This is the view from the cool tiled haven of our room in the great value guesthouse, Safe House.
In the old walled city of Chiang Mai in northern Thailand, the gold and mirror mosaics of the wat and chedi spires jostle for sky space with the bright scalloped reds of temple tiles, the rusting browns of water tanks and corrugated iron roofs, and the greys of untreated timber and asbestos roofing.
Threaded amongst them is the green of trees: papaws and flowering mangoes and wide spreading trees I cannot name, except for the sacred Bodhi tree with its heart-shaped leaves. This is the shape of the wind-catchers that hang below the small temple bells ting-tinging from the chests of the finial creatures I see everywhere.
I heard the bells tinging often; I brought one at the markets and now it hangs on my verandah, giving me tings that are pure Thailand for me.
I didn’t find out what they represent, but they seemed familiar; then I realised it was Michael Leunig’s Mr Curly I was thinking of, with no disrespect to either.

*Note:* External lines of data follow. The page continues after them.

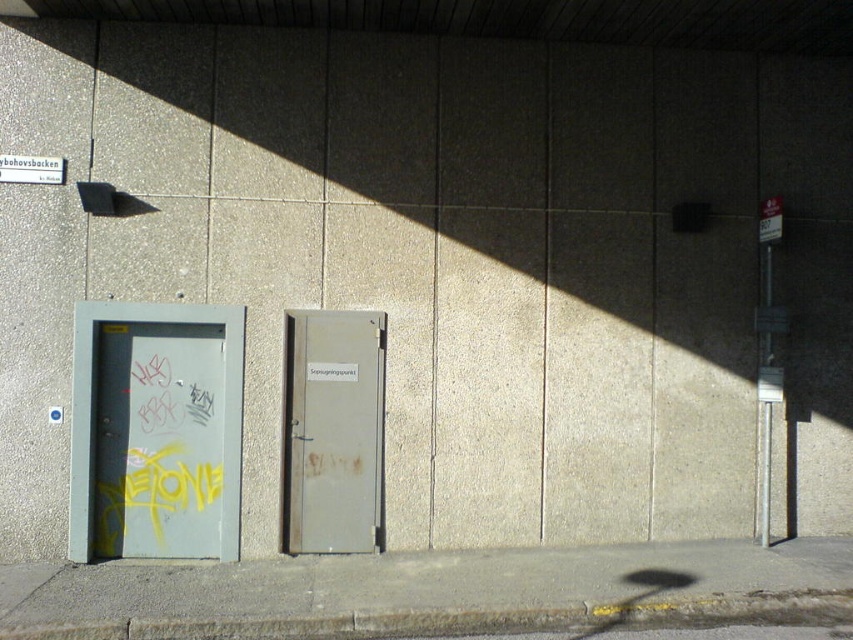
Which is more to the right, metallic gray door at left or rusty metal door at center?

From the viewer's perspective, rusty metal door at center appears more on the right side.

Is metallic gray door at left above rusty metal door at center?

Yes.

In order to click on metallic gray door at left in this screenshot , I will do `click(155, 429)`.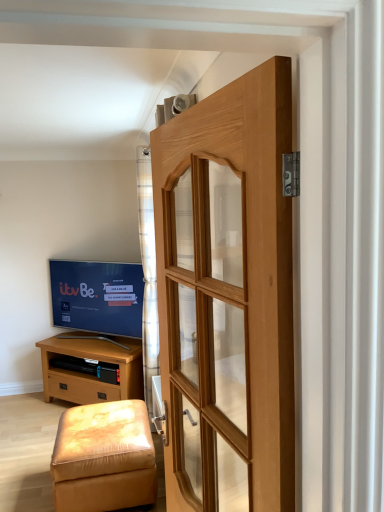
Where is `free point above leather-like beige stool at lower left (from a real-world perspective)`? free point above leather-like beige stool at lower left (from a real-world perspective) is located at coordinates (103, 423).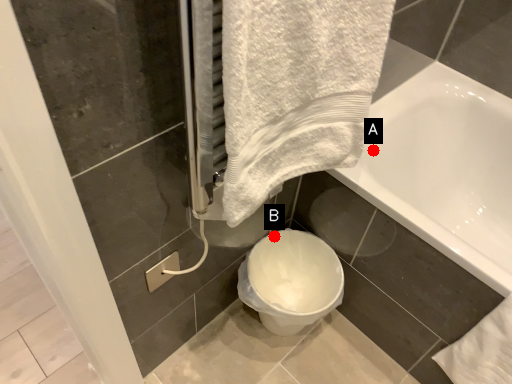
Question: Two points are circled on the image, labeled by A and B beside each circle. Which point is farther from the camera taking this photo?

Safe House Court Guesthouse is at 178 Ratchapakhinai Road, very central, very clean, very cheap. It has a good Thai restaurant in the tree-shaded front courtyard, and life was made much easier for us by the delightful Yo in reception, a knowledgeable and helpful young man with fluent English.
We also found it useful to be opposite a well-known landmark, Wat U Mong, for giving directions and thus getting home in tuk-tuks and sawng-thaews (open-air mini-cabs and ute-buses).